▶ _Instructions for the task_: Reproduce each of the following lines verbatim, leaving the pictures out of your answer.

▶ _Data block_:

►

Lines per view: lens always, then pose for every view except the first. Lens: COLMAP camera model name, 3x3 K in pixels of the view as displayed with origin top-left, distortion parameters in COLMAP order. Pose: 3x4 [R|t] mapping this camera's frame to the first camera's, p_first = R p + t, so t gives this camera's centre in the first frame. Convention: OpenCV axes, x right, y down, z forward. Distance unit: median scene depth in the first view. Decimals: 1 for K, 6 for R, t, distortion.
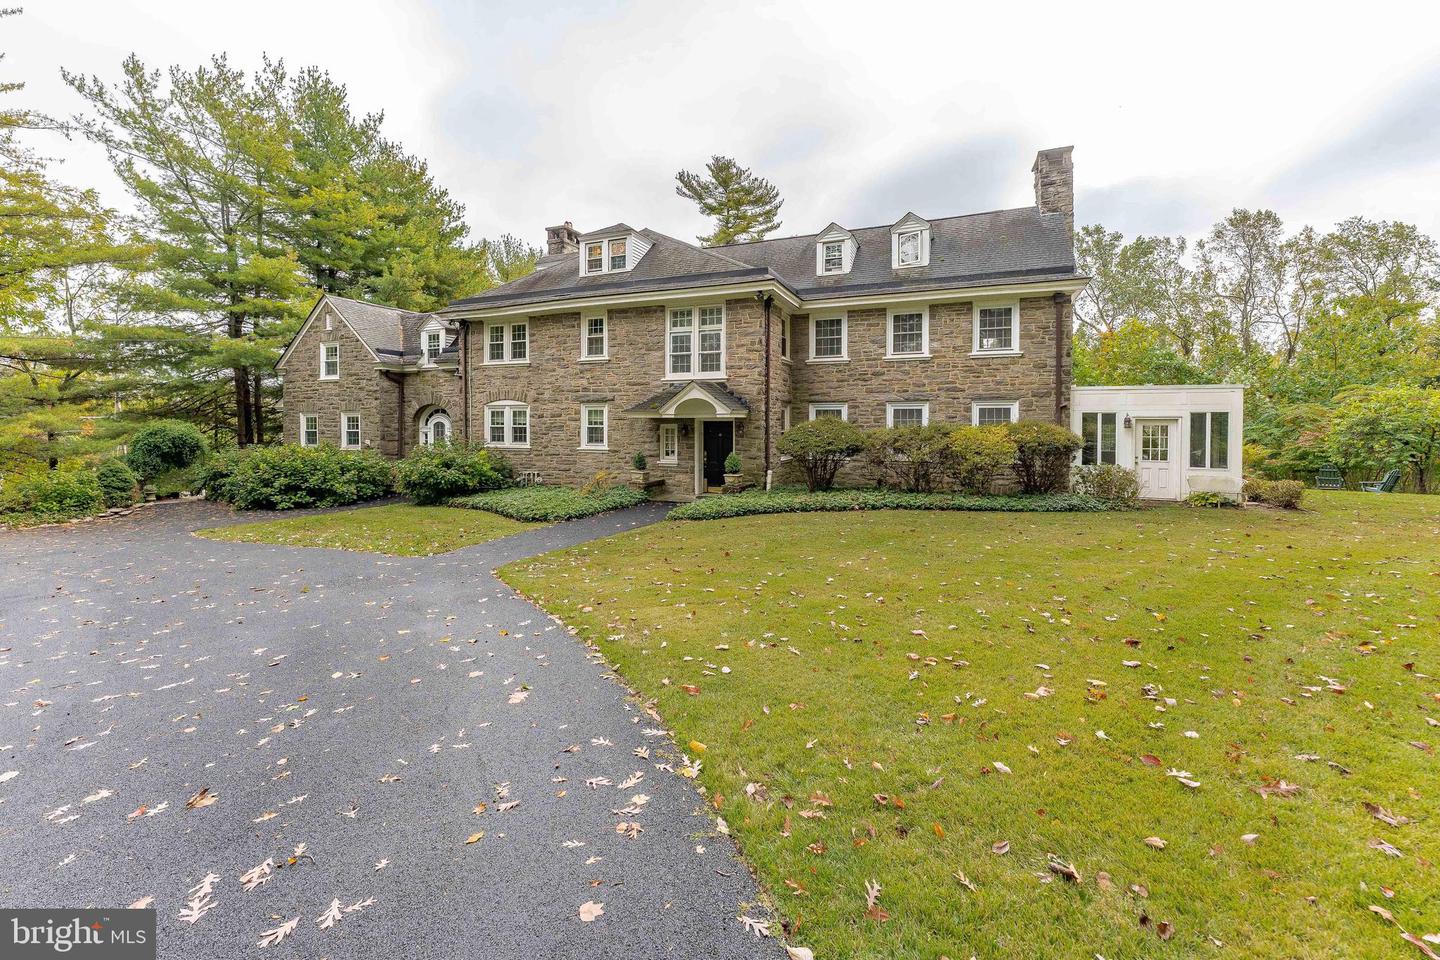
lens RADIAL K [[785.1, 0, 714.7], [0, 785.1, 417.7], [0, 0, 1]] dist [-0.005559, -0.000174]
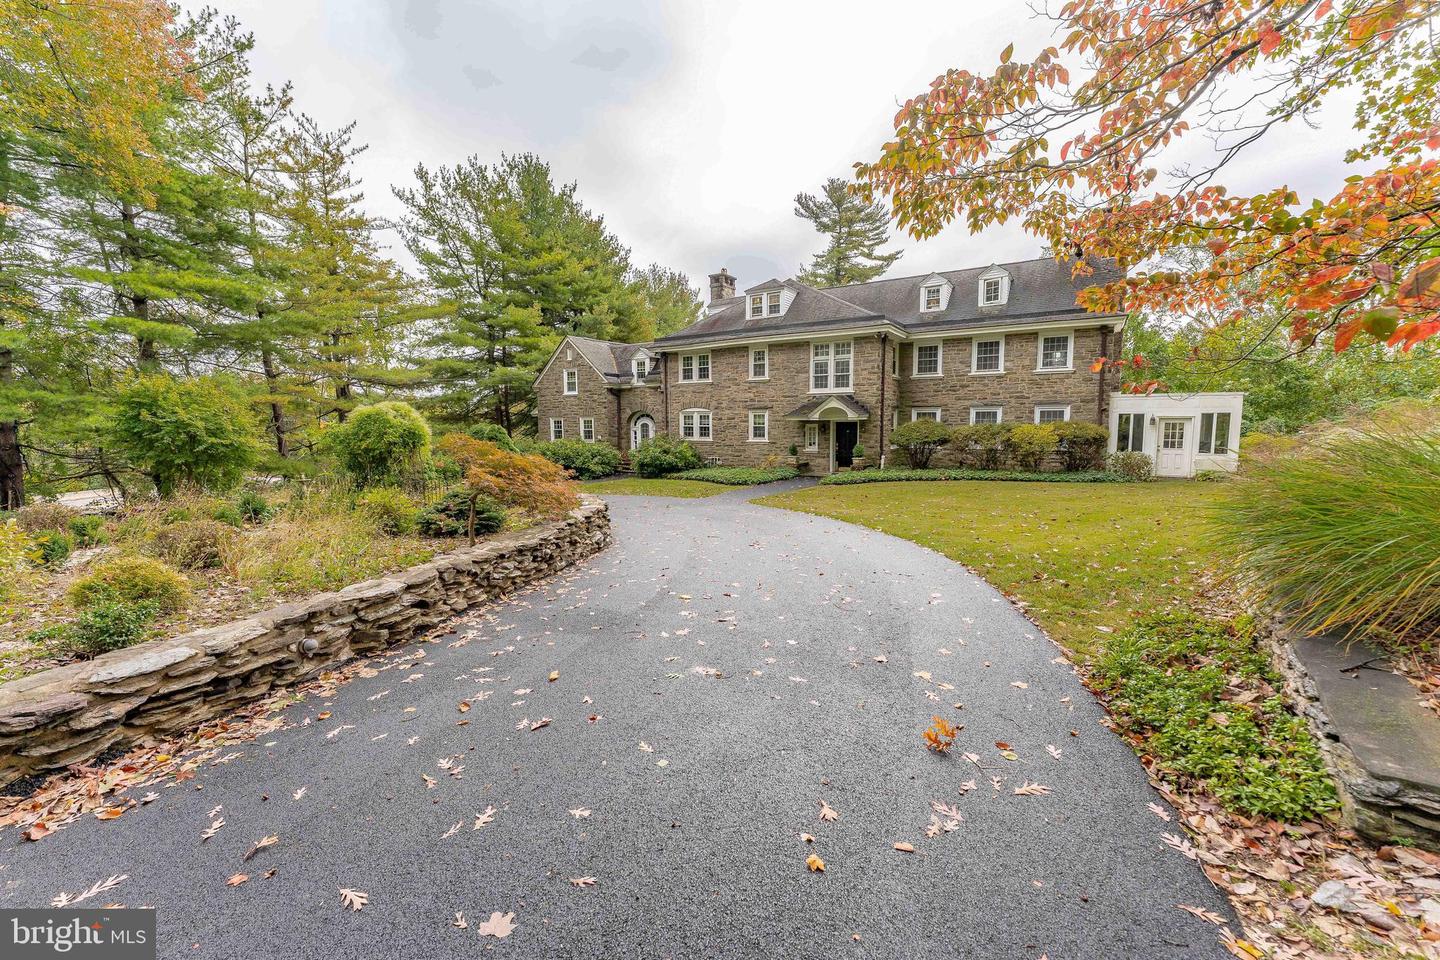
lens RADIAL K [[817.3, 0, 661.1], [0, 817.3, 496.5], [0, 0, 1]] dist [-0.010320, -0.000618]
pose [[0.984095, 0.008095, -0.177459, -0.060912], [0.010618, 0.994494, 0.104249, -0.018406], [0.177326, -0.104476, 0.978591, -0.519908]]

◄

▶ _Solution below_:
Lines per view: lens always, then pose for every view except the first. Lens: COLMAP camera model name, 3x3 K in pixels of the view as displayed with origin top-left, distortion parameters in COLMAP order. Pose: 3x4 [R|t] mapping this camera's frame to the first camera's, p_first = R p + t, so t gives this camera's centre in the first frame. Convention: OpenCV axes, x right, y down, z forward. Distance unit: median scene depth in the first view. Decimals: 1 for K, 6 for R, t, distortion.
lens RADIAL K [[785.1, 0, 714.7], [0, 785.1, 417.7], [0, 0, 1]] dist [-0.005559, -0.000174]
lens RADIAL K [[817.3, 0, 661.1], [0, 817.3, 496.5], [0, 0, 1]] dist [-0.010320, -0.000618]
pose [[0.984095, 0.008095, -0.177459, -0.060912], [0.010618, 0.994494, 0.104249, -0.018406], [0.177326, -0.104476, 0.978591, -0.519908]]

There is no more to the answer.